Derzeit werden die bisherigen Bilanzierungsregeln des Goodwills überarbeitet: Allerdings soll nicht die jährliche Abschreibung wieder eingeführt werden. Sondern ein Werthaltigkeitstest soll nur noch bei Vorliegen entsprechender Anzeichen für eine Wertminderung durchgeführt werden müssen. Dieser Vorschlag wird derzeit insbesondere durch die Wirtschaftskrise aufgrund der Ausbreitung des Corona-Virus kontrovers diskutiert.
Bedeutung und Abschreibungen des Goodwills
Studienergebnisse haben gezeigt: Abschreibungen des Goodwills sind nicht der Regelfall, ganz im Gegenteil. Kaum ein DAX-Konzern hat in den letzten Jahren Abschreibungen des Goodwills in nennenswerter Höhe vorgenommen. Die Unterlassung der Abschreibungen hat somit die Gewinne der Unternehmen massiv geschont.
Wenn ein Konzern Abschreibungen auf den Goodwill durchführt, sendet er dadurch ein Zeichen an den Kapitalmarkt: Die Abschreibung bedeutet, dass der gezahlte Kaufpreis in der Vergangenheit zu hoch war. Dieser Kritik möchten sich Unternehmen ungern aussetzen. Es hat sich gezeigt: Insbesondere bei einem Vorstandswechsel werden besonders häufig Abschreibungen auf den Goodwill vorgenommen.

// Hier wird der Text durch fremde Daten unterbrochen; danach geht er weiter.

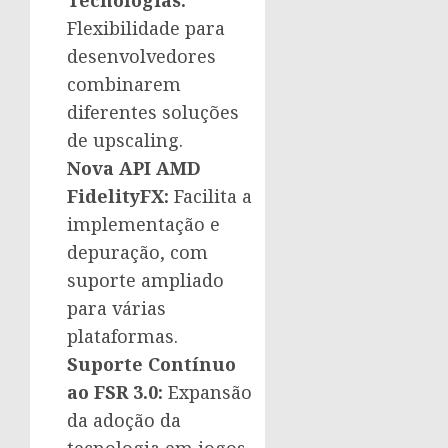
Tecnologias:
Flexibilidade para
desenvolvedores
combinarem
diferentes soluções
de upscaling.
Nova API AMD
FidelityFX:
Facilita a
implementação e
depuração, com
suporte ampliado
para várias
plataformas.
Suporte Contínuo
ao FSR 3.0:
Expansão
da adoção da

Drohen einem Unternehmen zu hohe Goodwill-Abschreibungen, belastet dies das Ergebnis des Konzernes erheblich. Durch einen möglichen Verlust wird das Eigenkapital geschmälert. Wenn der Verlust besonders hoch ist, besteht im schlimmsten Falle die Gefahr, dass das Eigenkapital negativ wird. Dieses Risiko besteht dann, wenn neben den Goodwill-Abschreibungen noch weitere Abschreibungen oder ein massiver Einbruch der Umsatzerlöse zu einem hohen Verlust bei einem Unternehmen führen.